# PROBLEMS TO SOLVE
1 – In the article on the Criminal Chamber's reversal regarding merger operations, what analogy did the Chamber draw before 25 November 2020 to refuse the transfer of criminal liability?
2 – Pick up the article on the Criminal Chamber's reversal regarding merger operations after its final sentence and continue it.

# EXTRACT PROVIDED
========================================

The Criminal Chamber overturned its jurisprudence regarding the merger operations

On 25 November 2020, the Criminal Chamber of the Court of Cassation (Supreme Court of Appeal) overturned its jurisprudence concerning the transfer of criminal liability from the absorbed company to the absorbing company in the context of merger operations.

After having taken an "anthropomorphic" approach for a long time - equating the dissolution of a company with the "death" of a natural person - the Criminal Chamber has resolved to take the economic reality of the legal person into consideration where the absorption of a company equates more with a reincarnation than with an absolute death.

Prior to 25 November 2020, the Criminal Chamber refused to admit the transfer of criminal liability from the absorbed to the absorbing company.

Traditionally, the Criminal Chamber of the Court of Cassation maintained that a merger-takeover did not entail the transfer of criminal liability from the absorbed party to the absorbing party. It based this reasoning on Articles 121-1 of the Criminal Code and 6 of the Code of Criminal Procedure which stipulate that « nul n’est responsable que de son propre fait » (an individual can only be held liable for his or her own acts) and that the death of the accused extinguishes all public proceedings in the enforcement of a sentence.

It was therefore by analogy between the dissolution of a company and the death of a natural person that the Criminal Chamber concluded that any criminal action based on acts committed by the absorbed company before the merger operation was annulled.

There were, however, some exceptions to this principle, in particular for sanctions pronounced in matters of competition or in matters of liability for financial or tax offences. These were areas in which the Commercial Chamber of the Court of Cassation and the Council of State had already drawn the consequences of the economic continuity of the absorbed company and the need for pecuniary sanctions to be effective by maintaining that the absorbing company had to answer for the shortcomings committed by the absorbed company. ¹

In this respect, it should be recalled that the Criminal Chamber had already stated that the acquiring company could be held liable for civil interests resulting from a criminal conviction if the acquired company had been convicted prior to its absorption. ²

To the same effect and at a European level, the European Court of Justice had already held in an MCH ruling of 5 March 2015, that Article 19 of Directive 78/855/EEC of 9 October 1978 on the merger of public limited liability companies should be applied, which provides for universal transfer both between the company being acquired and the acquiring company and with regard to third parties, of all the assets and liabilities of the company being acquired to the acquiring company, entailing an obligation for the acquiring company to pay the criminal fines imposed on it following the absorption, for acts committed by the acquired company prior to the said merger. ³

The European Court of Human Rights ruled in a recent judgment dated 1 October 2019 that the approach taken by French law to the repression of anti-competitive practices which draws consequences from the continuity of the business of the absorbed legal person did not contravene the principle of the individual nature of penalties implicitly guaranteed by Article 6 of the Convention for the Protection of Human Rights and Fundamental Freedoms.

========================================

# INFORMATION SUPPLIED
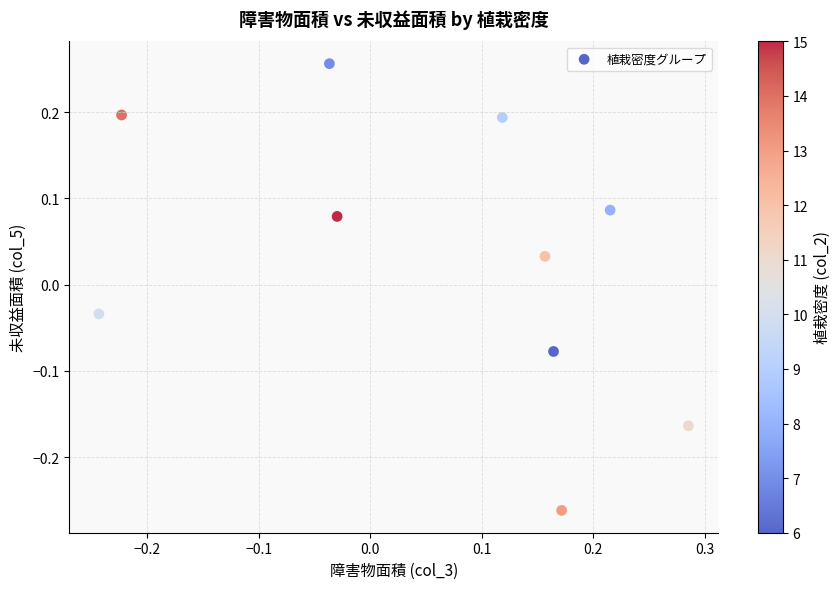

What is the range of Y values (max minus min)?

0.5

========================================

# RESPONSES BY ITEM NUMBER
1 – It treated the dissolution of a company as equivalent to the death of a natural person.

2 –
Alignment of the Criminal Chamber's position with European jurisprudence

In its decision of 25 November 2020, the Criminal Chamber of the Court of Cassation overturned its previous jurisprudence and aligned itself with that of other French and European courts.

The Criminal Court has abandoned its anthropomorphic approach which was considered too theoretical, in favour of a more realistic and economic approach, and it now considers that the absorbing company can be convicted of criminal acts committed by the absorbed company prior to the merger, the absorbing company being considered as an economic continuity of the absorbed company and not as a separate legal entity that would cease to exist as a result of the merger.

In their explanatory note attached to the decision, the judges of the Court of Cassation nevertheless limit the scope of their decision, specifying that this transfer of criminal liability will only apply to mergers falling within the scope of European Directive 78/855/EEC codified by the EU Directive 2017/1132 of 14 June 2017, i.e. public limited companies (SA) and, by extension, simplified joint stock companies (SAS) and partnerships limited by shares (SCA), which apply the provisions of an SA regarding the regime for mergers.

>> A further condition: the merger operation must necessarily result in the dissolution of the absorbed company. In addition to merger-absorptions, this should also include demergers since these operations also entail the universal transmission of assets and the dissolution of the company being split up. There is however a doubt as to whether this decision would apply to partial contributions of assets as this operation does not result in the dissolution of the contributing company.

Moreover, only fines or confiscation for offences committed by the absorbed company before the transaction are mentioned which would de facto exclude sanctions such as a prohibition from exercising a professional activity or an exclusion from public contracts.

Finally, the Court of Cassation specifies that this overturn of position will only apply to mergers concluded after 25 November 2020, the date of the ruling, and this for the sake of legal certainty, except in the event that the merger was decided with the fraudulent intention of the absorbed company evading criminal liability.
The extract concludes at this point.